Settimana scorsa Airbnb ha perso la battaglia legale con le autorità di New York contro le restrizioni approvate dal municipio della metropoli per regolare la tipologia di soggiorno degli affitti brevi, core business della stessa piattaforma. Si tratta di una nuova legge (andata in vigore proprio ieri, 5 settembre) che vieta l’affitto nella Grande Mela di interi appartamenti per meno di 30 giorni, mentre i contratti inferiori alla stessa lunghezza vengono consentiti solo se l’host risiede nell’alloggio che affitta e non ha più di due ospiti insieme. Inoltre, con la nuova regolamentazione, i proprietari di case in affitto breve si devono registrare presso un ufficio del comune cittadino che ne deve autorizzare l’attività.
Alcuni operatori pensano che questa norma porterà alla scomparsa del modello di business Airbnb in una delle destinazioni più visitate del pianeta: secondo i dati della stessa piattaforma, gli affitti brevi a New York nel solo 2022 avevano prodotto un fatturato di 77 milioni di euro. Diverse le reazioni anche in Italia degli addetti ai lavori, come riportato da Pambianco Hotellerie la settimana scorsa, alle quali si aggiunge anche quella di Marco Celani, presidente Aigab, associazione italiana gestori affitti brevi: “È stato un giro di vite ingiustificato, basta guardare i numeri. Su ‘Inside Airbnb’ (sito web indipendente che misura l’impatto degli affitti brevi sulle città di tutto il mondo) si scopre che il numero di annunci online a New York ad agosto 2023 è stato di circa 43mila, di cui il 42% sono camere in condivisione e il 56% case intere. Numeri che sul totale delle case della metropoli, che sono circa 7,8 milioni, portano a una incidenza dello 0,5% sul totale”.
Sono insomma numeri poco rilevanti secondo il manager, che è anche Ad di Italianway – azienda tech che opera sul mercato italiano degli affitti brevi –, e che mostrano appunto come la decisione di limitare questi affitti sia guidata da interessi particolari oltre che ingiustificata. “In media i proprietari di New York – spiega – affittano per soli 78 giorni l’anno, per arrotondare o massimizzare la capacità di far fruttare un investimento in una città dove il costo delle case al metro quadro è tra i più alti al mondo. Sempre sul sito ‘Inside Airbnb’, se si restringe la ricerca alle sole case intere online e a quelle affittate frequentemente e recentemente, scopriamo che sono solo 9.331, meno di quelle autorizzate da Barcellona. È possibile che una città di quasi nove milioni di abitanti non possa permettersi di avere novemila case online? Ed è possibile che un numero così piccolo, possa limitare il diritto di proprietà e la libertà d’impresa nella più antica democrazia del mondo?”.

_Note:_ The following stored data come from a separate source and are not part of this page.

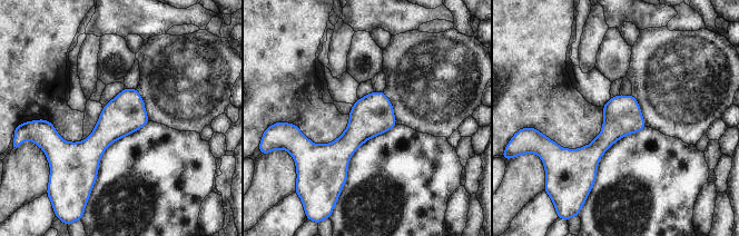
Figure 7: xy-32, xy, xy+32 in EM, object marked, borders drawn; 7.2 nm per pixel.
{"width_nm": 280, "act": "keep", "found": "all the same neuron"}

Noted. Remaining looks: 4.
{"why": "sudden change in width", "act": "view", "view": "3d", "um": 4, "at": [2.90, 3.40, 7.30]}

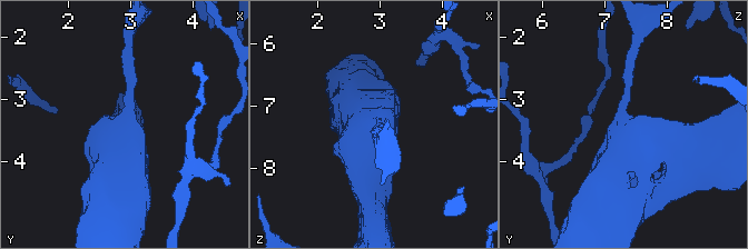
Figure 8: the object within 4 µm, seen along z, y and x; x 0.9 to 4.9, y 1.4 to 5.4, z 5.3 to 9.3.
{"why": "shape alone is not enough", "act": "view", "view": "em", "slice": "xz", "step": 16, "show": "tint", "at": [2.95, 3.40, 7.35]}

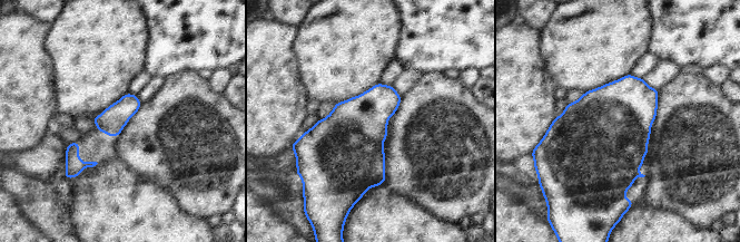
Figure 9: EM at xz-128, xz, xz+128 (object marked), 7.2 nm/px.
{"act": "keep", "found": "one neuron here"}

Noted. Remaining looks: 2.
{"act": "done", "edits": [], "rest": "unchecked"}

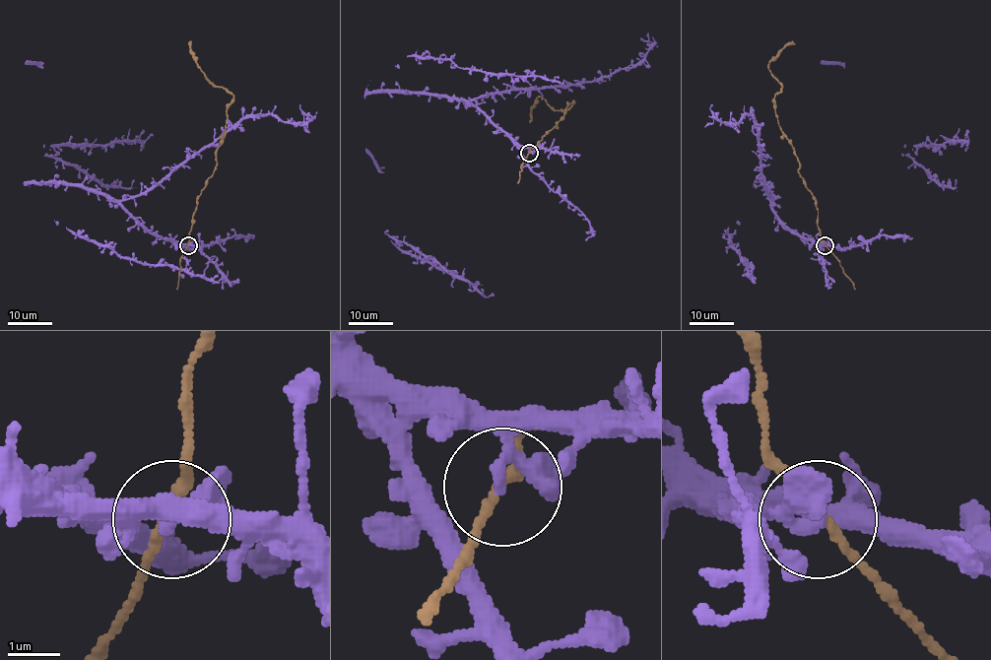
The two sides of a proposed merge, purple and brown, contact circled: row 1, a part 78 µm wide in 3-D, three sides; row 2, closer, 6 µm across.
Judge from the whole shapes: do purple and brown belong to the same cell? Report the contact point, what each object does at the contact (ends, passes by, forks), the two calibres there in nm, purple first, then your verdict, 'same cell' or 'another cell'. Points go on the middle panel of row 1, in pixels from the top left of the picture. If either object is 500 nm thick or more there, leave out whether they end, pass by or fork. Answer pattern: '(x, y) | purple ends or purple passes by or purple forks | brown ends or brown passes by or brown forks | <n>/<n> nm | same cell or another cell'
(529, 153) | purple passes by | brown passes by | 190/180 nm | another cell

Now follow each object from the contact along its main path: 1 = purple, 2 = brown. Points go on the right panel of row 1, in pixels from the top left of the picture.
1: (825, 245), (796, 235), (771, 207), (753, 117), (745, 115), (739, 122), (723, 123), (714, 118), (712, 104)
2: (825, 244), (815, 198), (778, 124), (774, 98), (782, 84), (768, 69), (794, 43)

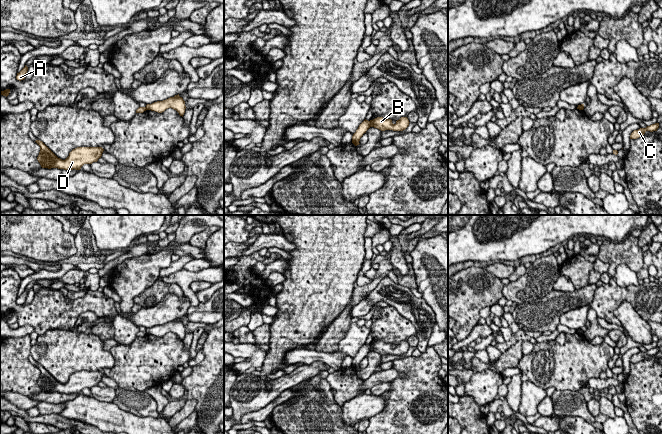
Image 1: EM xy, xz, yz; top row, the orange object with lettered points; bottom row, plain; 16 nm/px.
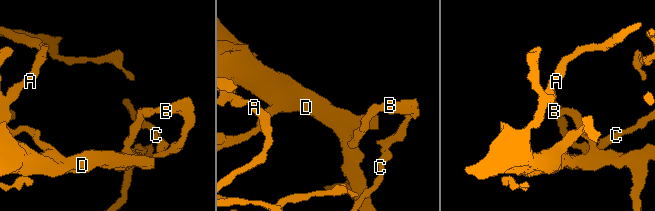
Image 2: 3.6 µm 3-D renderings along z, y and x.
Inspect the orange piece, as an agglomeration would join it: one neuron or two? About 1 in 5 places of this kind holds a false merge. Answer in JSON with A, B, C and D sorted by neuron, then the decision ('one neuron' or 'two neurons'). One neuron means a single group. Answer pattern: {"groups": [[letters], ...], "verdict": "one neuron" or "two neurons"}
{"groups": [["A", "D"], ["B", "C"]], "verdict": "two neurons"}

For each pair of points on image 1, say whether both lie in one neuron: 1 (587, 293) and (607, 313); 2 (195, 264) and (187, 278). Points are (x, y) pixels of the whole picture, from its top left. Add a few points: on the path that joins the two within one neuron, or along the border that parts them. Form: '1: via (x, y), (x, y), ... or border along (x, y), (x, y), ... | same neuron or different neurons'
1: border along (597, 287), (593, 300), (589, 304) | different neurons
2: border along (210, 266), (197, 271), (183, 269) | different neurons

Ci si chiede quindi quali saranno realmente gli effetti di questa stretta, non solo a New York ma in tutte le grandi destinazioni turistiche, compresa l’Italia, nelle quali il business deli affitti brevi è cresciuto negli ultimi anni. “Sicuramente il prezzo delle notti in hotel a New York aumenterà – conclude Celani – mentre probabilmente gli host troveranno forme alternative alle piattaforme online per affittare, stavolta davvero ‘in nero’, le loro case. Non ci aspettiamo una diminuzione dei contratti perché ad esempio l’analisi dei numeri di Barcellona ed Amsterdam, città europee che hanno da più lungo tempo restrizioni sugli affitti brevi, ci dice che i due mercati non sono correlati. La mia conclusione è che la metropoli ha deciso di limitare i diritti di alcuni cittadini a favore degli interessi degli albergatori. Una cattiva pratica per cui non credo ci possano essere spazi in Italia nonostante le richieste che arrivano da parte di Federalberghi. Anzi nel nostro Paese siamo in attesa che il Governo porti avanti il processo di centralizzazione di adempimenti e controlli in modo da semplificare i processi e togliere alibi alle amministrazioni incapaci di far rispettare regole che già esistono. Oggi in Italia ci sono 600mila case per affitti brevi, un terzo delle quali gestite da operatori professionali in grado di attrarre un turismo di qualità”.